Category Archives: oddness

Odd Thoughts

This weekend as I was mowing the lawn, I pondered the question of what, if anything, plants think. It is a common theme in speculative and science fiction that plants have thoughts. Generally, plants like trees are pictured as having deep and ponderous thoughts while weeds are pictured along the lines of the flitting hummingbird with short and frivolous thoughts. My suspicion is that both ideas bear more than a trace of anthropomorphism. So my question to ponder was: “What do the flowers on a lilac bush think?”

This chain of illogic was brought on by the sight of the dried and sere remnants of the flowers on the lilac bush in the back yard. Like all lilac species, the blooms on my bush last only for a few short weeks in the spring. During that time they are present in profusion with a wonderful and powerful aroma. However, by this weekend, they were mostly brown shells with somewhat less than one out of a thousand little blooms still living. So the question that came unbidden to my mind was what the one still growing bloom in a bundle of flowers on the plant was thinking. Was it celebrating the life of its brothers and sisters now departed? Was it living in fear that it too would soon pass from this world? Or was it soaking up the last of the sun’s rays as it ended its brief life?

What kind of thoughts would go through your mind if you had to watch all your brothers and sisters die in a short span, but you were still hanging on like that lonely flower? I could picture all kinds of mental reactions. The real problem I had is that it is truly hard to escape the prison of our own anthropomorphism and attribute really different thoughts to the plant. Or to put it in the converse, it is really hard to think of a possible thought for the flower that has not already been expressed by or about some human being.

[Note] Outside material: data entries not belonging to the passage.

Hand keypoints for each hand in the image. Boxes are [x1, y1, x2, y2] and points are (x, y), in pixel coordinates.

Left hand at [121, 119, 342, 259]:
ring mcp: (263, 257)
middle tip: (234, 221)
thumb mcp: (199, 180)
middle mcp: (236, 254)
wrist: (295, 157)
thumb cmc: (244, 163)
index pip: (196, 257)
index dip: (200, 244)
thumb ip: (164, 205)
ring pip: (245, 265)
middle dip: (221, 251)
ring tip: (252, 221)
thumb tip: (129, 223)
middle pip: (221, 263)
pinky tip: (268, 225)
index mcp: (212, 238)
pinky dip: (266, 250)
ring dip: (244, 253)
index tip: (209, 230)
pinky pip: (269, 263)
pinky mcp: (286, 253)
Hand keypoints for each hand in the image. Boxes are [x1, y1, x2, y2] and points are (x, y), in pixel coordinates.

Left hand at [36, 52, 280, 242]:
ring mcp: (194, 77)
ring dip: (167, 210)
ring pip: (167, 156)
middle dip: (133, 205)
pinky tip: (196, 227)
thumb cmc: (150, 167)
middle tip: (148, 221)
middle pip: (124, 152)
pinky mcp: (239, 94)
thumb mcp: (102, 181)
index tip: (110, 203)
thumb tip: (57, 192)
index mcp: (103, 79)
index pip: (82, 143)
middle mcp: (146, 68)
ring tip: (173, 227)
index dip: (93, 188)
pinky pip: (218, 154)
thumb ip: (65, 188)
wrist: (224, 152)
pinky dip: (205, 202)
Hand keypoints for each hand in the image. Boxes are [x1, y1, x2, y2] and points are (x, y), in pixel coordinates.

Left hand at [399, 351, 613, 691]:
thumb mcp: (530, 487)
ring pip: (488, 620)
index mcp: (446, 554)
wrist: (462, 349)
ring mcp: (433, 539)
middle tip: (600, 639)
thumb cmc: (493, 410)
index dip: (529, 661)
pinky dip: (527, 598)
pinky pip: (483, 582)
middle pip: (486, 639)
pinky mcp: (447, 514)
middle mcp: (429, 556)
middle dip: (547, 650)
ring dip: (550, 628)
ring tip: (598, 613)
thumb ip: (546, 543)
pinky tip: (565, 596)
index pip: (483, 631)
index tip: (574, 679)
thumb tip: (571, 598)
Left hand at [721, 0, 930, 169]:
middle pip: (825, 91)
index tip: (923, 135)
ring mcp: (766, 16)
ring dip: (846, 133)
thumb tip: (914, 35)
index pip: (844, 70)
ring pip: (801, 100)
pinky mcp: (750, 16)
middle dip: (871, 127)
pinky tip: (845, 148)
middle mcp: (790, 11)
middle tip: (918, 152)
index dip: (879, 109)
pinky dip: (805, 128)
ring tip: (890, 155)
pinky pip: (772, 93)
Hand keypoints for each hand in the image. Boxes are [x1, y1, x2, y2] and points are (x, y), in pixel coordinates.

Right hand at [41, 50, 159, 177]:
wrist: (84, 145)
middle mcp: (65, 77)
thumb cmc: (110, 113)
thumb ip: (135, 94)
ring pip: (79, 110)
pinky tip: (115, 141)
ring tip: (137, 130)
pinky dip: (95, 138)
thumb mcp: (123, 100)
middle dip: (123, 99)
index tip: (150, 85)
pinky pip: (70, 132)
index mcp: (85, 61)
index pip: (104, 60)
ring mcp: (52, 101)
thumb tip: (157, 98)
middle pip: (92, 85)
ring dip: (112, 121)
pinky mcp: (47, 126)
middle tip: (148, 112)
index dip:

So I’ll ask you – what do you think was going through the mind of the poor surviving flower? You can assume that the flower had a mind. I’m willing to grant that as a given. Call me a throwback to all the funky Russian journals full of Kirlian photography from the 60’s claiming to see plants thinking. Or just call it a topic to consider. And please don’t tell me it was thinking of schemes like those that fill my spam folder. I figure only humans are that depraved and gullible. {*grin*}

Comment Moderation?

As I travel the blogosphere, I am puzzled by those blogs that moderate the comments. It is curious to me that some people feel that they have to moderate the comments and others just have the standard minimal captchas as a machine generated spam weeder. It seems to bear no relationship to the volume of visitors or number of comments or any other visible causative agent. So that of course left my mind running through the possible reasons that an author would chose to moderate the comments. I can understand perfectly the need for private blogs, etc. It’s just the comment moderation that seems a bit odd.

The very first possibility that came to mind was the simple prevention of machine based comment spamming (otherwise know as botnet attacks). That seems suspect because I haven’t yet seen any raw spamming of an unmoderated blog that has reasonable captcha authentication. I have even seen a couple of sites that have no captcha requirement, but simply put up an error message every time a comment is posted, forcing the comment author to re-submit the comment before it is accepted. It would seem that such sites would be extremely vulnerable to spamming, but I have not seen hints of it happening yet. Maybe the time delay to re-submit is enough to deter the machine spammers.

The next possibility that came to mind was cyber-stalking activity. People being stalked on the internet might feel vulnerable to allowing comments from the stalker to appear on the blog, implying a relationship that does not exist in reality. The problem with that hypothesis is that anyone being seriously cyber-stalked has probably moved the blog private so they can control who is reading what.

Then of course there is the possibility that they are simply trying to avoid offensive comments. But that would seem to fall under the same category as the first possibility. It also seems if it was going to be a real problem, it should have been apparent on the blogs which are not moderated (even some of the sex related ones which would be the obvious target). The only way this idea makes sense is if certain posters draw certain types of commentators. I suppose this is possible.

Another thought that came to mind was the need of some people to be in absolute control of their environment. I.e. in words of the vernacular, they are control freaks. I cannot think of any reasonable refutation for this possibility.

Along similar lines is the fear of the possibility of disagreeable comments, be they pornographic, spammish, whatever. Just the fear that it might happen could be bad enough to tempt some people to turn on the moderation button.

The final possibility that comes to my mind is the presence of one or a small group of people with a target relationship to the blog author that have been problematic in the past. This could include the Ex from h*ll that leaves bitter and vituperative comments, the former friend that just wants to snipe, you name it. This actually seems like a reasonable cause for moderation.

I’ll close with a request of those of you who read this blog: why did you decide to either moderate or not moderate your comments? Were any of my guesses close to the mark? Am I just an insane idiot? No wait! don’t answer that!